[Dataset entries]
----------------
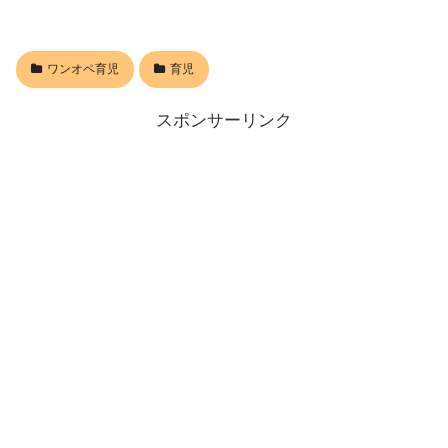
ワンオペ育児
育児
スポンサーリンク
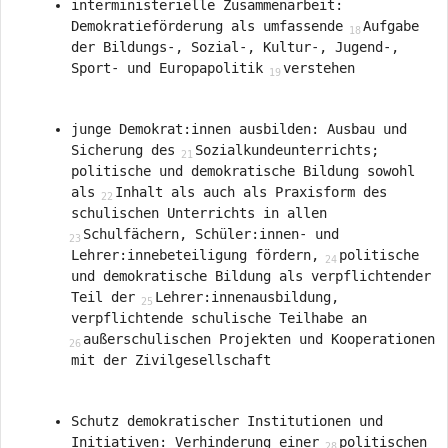
interministerielle Zusammenarbeit:
Demokratieförderung als umfassende
Aufgabe
der Bildungs-, Sozial-, Kultur-, Jugend-,
Sport- und Europapolitik
verstehen
junge Demokrat:innen ausbilden: Ausbau und
Sicherung des
Sozialkundeunterrichts;
politische und demokratische Bildung sowohl
als
Inhalt als auch als Praxisform des
schulischen Unterrichts in allen
Schulfächern, Schüler:innen- und
Lehrer:innebeteiligung fördern,
politische
und demokratische Bildung als verpflichtender
Teil der
Lehrer:innenausbildung,
verpflichtende schulische Teilhabe an
außerschulischen Projekten und Kooperationen
mit der Zivilgesellschaft
Schutz demokratischer Institutionen und
Initiativen: Verhinderung einer
politischen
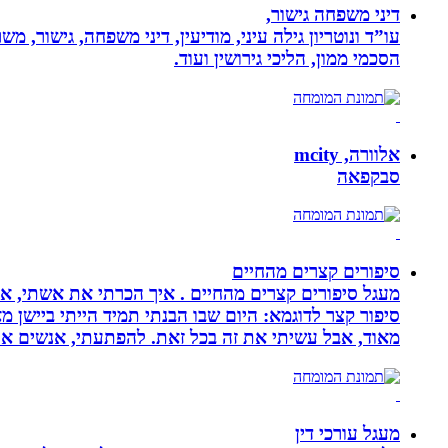
דיני משפחה גישור,
עו”ד ונוטריון גילה עיני, מודיעין, דיני משפחה, גישור, 
הסכמי ממון, הליכי גירושין ועוד.
אלוורה, mcity
סבקפאה
סיפורים קצרים מהחיים
מעגל סיפורים קצרים מהחיים . איך הכרתי את אשתי, איך
סיפור קצר לדוגמא: היום שבו הבנתי תמיד הייתי ביישן 
מאוד, אבל עשיתי את זה בכל זאת. להפתעתי, אנשים אה
מעגל עורכי דין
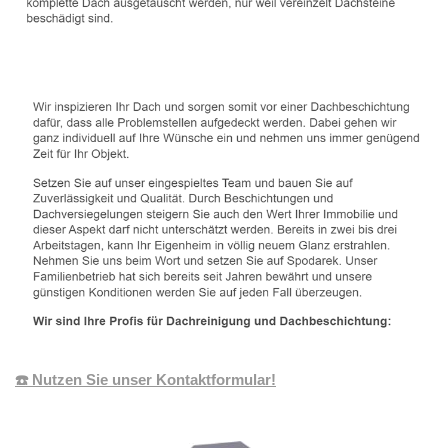
☎️ Nutzen Sie unser Kontaktformular!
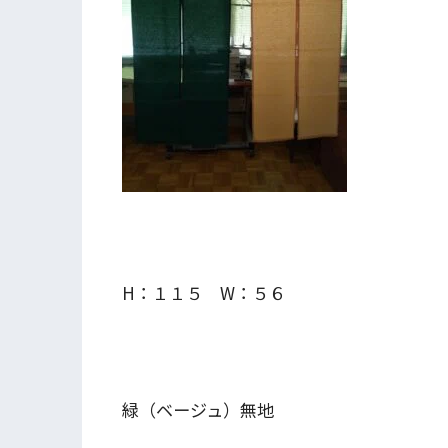
H：１１５ W：５６
緑（ベージュ）無地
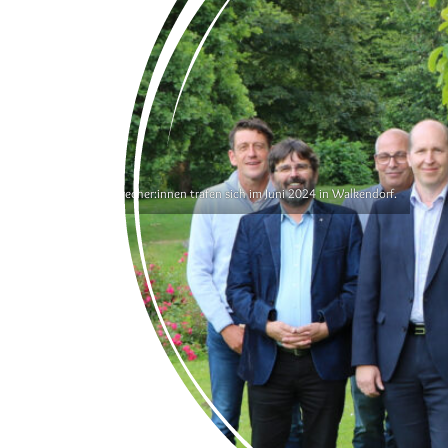
Die Beiratssprecher:innen trafen sich im Juni 2024 in Walkendorf.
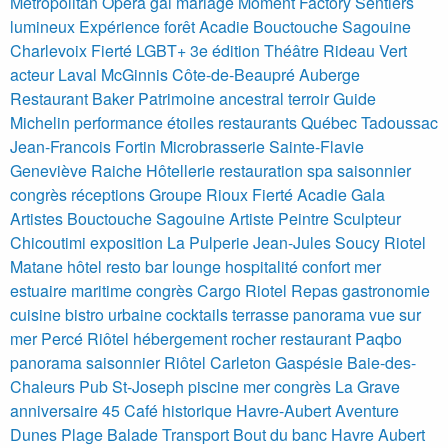
Metropolitan Opera gai mariage
Moment Factory Sentiers
lumineux Expérience forêt Acadie Bouctouche Sagouine
Charlevoix Fierté LGBT+ 3e édition
Théâtre Rideau Vert
acteur Laval McGinnis
Côte-de-Beaupré Auberge
Restaurant Baker Patrimoine ancestral terroir
Guide
Michelin performance étoiles restaurants Québec Tadoussac
Jean-Francois Fortin Microbrasserie Sainte-Flavie
Geneviève Raiche
Hôtellerie restauration spa saisonnier
congrès réceptions Groupe Rioux
Fierté Acadie Gala
Artistes Bouctouche Sagouine
Artiste Peintre Sculpteur
Chicoutimi exposition La Pulperie Jean-Jules Soucy
Riotel
Matane hôtel resto bar lounge hospitalité confort mer
estuaire maritime congrès
Cargo Riotel Repas gastronomie
cuisine bistro urbaine cocktails terrasse panorama vue sur
mer
Percé Riôtel hébergement rocher restaurant Paqbo
panorama saisonnier
Riôtel Carleton Gaspésie Baie-des-
Chaleurs Pub St-Joseph piscine mer congrès
La Grave
anniversaire 45 Café historique Havre-Aubert
Aventure
Dunes Plage Balade Transport Bout du banc Havre Aubert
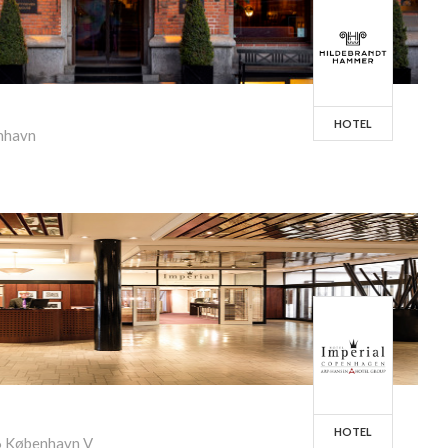
HOTEL
nhavn
HOTEL
6 København V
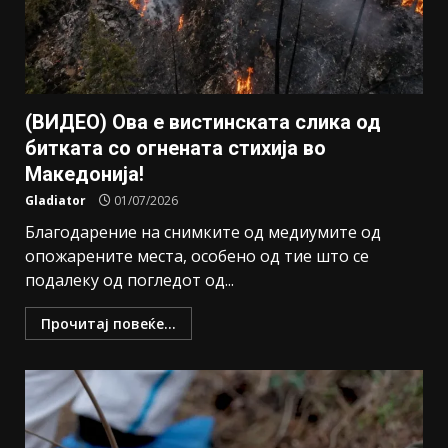
(ВИДЕО) Ова е вистинската слика од
битката со огнената стихија во
Македонија!
Gladiator
01/07/2026
Благодарение на снимките од медиумите oд
опожарените места, особено од тие што се
подалеку од погледот од...
Прочитај повеќе...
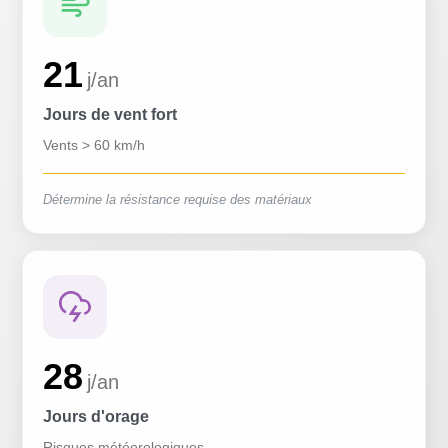
21
j/an
Jours de vent fort
Vents > 60 km/h
Détermine la résistance requise des matériaux
28
j/an
Jours d'orage
Risques météorologiques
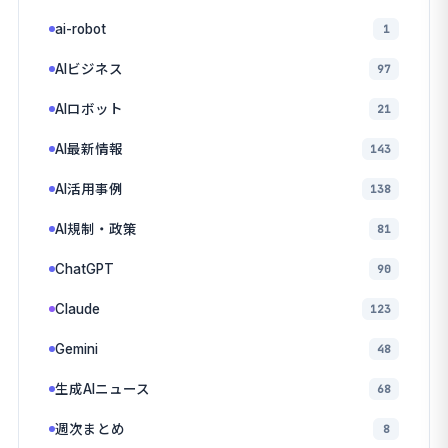
ai-robot
1
AIビジネス
97
AIロボット
21
AI最新情報
143
AI活用事例
138
AI規制・政策
81
ChatGPT
90
Claude
123
Gemini
48
生成AIニュース
68
週次まとめ
8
----------------
• [Work instruction]: Please reproduce every line of text in the material above word for word, leaving out the picture markers.

• [Response area]:
ワンオペ育児
育児
スポンサーリンク
interministerielle Zusammenarbeit:
Demokratieförderung als umfassende
Aufgabe
der Bildungs-, Sozial-, Kultur-, Jugend-,
Sport- und Europapolitik
verstehen
junge Demokrat:innen ausbilden: Ausbau und
Sicherung des
Sozialkundeunterrichts;
politische und demokratische Bildung sowohl
als
Inhalt als auch als Praxisform des
schulischen Unterrichts in allen
Schulfächern, Schüler:innen- und
Lehrer:innebeteiligung fördern,
politische
und demokratische Bildung als verpflichtender
Teil der
Lehrer:innenausbildung,
verpflichtende schulische Teilhabe an
außerschulischen Projekten und Kooperationen
mit der Zivilgesellschaft
Schutz demokratischer Institutionen und
Initiativen: Verhinderung einer
politischen
דיני משפחה גישור,
עו”ד ונוטריון גילה עיני, מודיעין, דיני משפחה, גישור, 
הסכמי ממון, הליכי גירושין ועוד.
אלוורה, mcity
סבקפאה
סיפורים קצרים מהחיים
מעגל סיפורים קצרים מהחיים . איך הכרתי את אשתי, איך
סיפור קצר לדוגמא: היום שבו הבנתי תמיד הייתי ביישן 
מאוד, אבל עשיתי את זה בכל זאת. להפתעתי, אנשים אה
מעגל עורכי דין
☎️ Nutzen Sie unser Kontaktformular!
H：１１５ W：５６
緑（ベージュ）無地
Die Beiratssprecher:innen trafen sich im Juni 2024 in Walkendorf.
Metropolitan Opera gai mariage
Moment Factory Sentiers
lumineux Expérience forêt Acadie Bouctouche Sagouine
Charlevoix Fierté LGBT+ 3e édition
Théâtre Rideau Vert
acteur Laval McGinnis
Côte-de-Beaupré Auberge
Restaurant Baker Patrimoine ancestral terroir
Guide
Michelin performance étoiles restaurants Québec Tadoussac
Jean-Francois Fortin Microbrasserie Sainte-Flavie
Geneviève Raiche
Hôtellerie restauration spa saisonnier
congrès réceptions Groupe Rioux
Fierté Acadie Gala
Artistes Bouctouche Sagouine
Artiste Peintre Sculpteur
Chicoutimi exposition La Pulperie Jean-Jules Soucy
Riotel
Matane hôtel resto bar lounge hospitalité confort mer
estuaire maritime congrès
Cargo Riotel Repas gastronomie
cuisine bistro urbaine cocktails terrasse panorama vue sur
mer
Percé Riôtel hébergement rocher restaurant Paqbo
panorama saisonnier
Riôtel Carleton Gaspésie Baie-des-
Chaleurs Pub St-Joseph piscine mer congrès
La Grave
anniversaire 45 Café historique Havre-Aubert
Aventure
Dunes Plage Balade Transport Bout du banc Havre Aubert
HOTEL
nhavn
HOTEL
6 København V
(ВИДЕО) Ова е вистинската слика од
битката со огнената стихија во
Македонија!
Gladiator
01/07/2026
Благодарение на снимките од медиумите oд
опожарените места, особено од тие што се
подалеку од погледот од...
Прочитај повеќе...
21
j/an
Jours de vent fort
Vents > 60 km/h
Détermine la résistance requise des matériaux
28
j/an
Jours d'orage
Risques météorologiques
ai-robot
1
AIビジネス
97
AIロボット
21
AI最新情報
143
AI活用事例
138
AI規制・政策
81
ChatGPT
90
Claude
123
Gemini
48
生成AIニュース
68
週次まとめ
8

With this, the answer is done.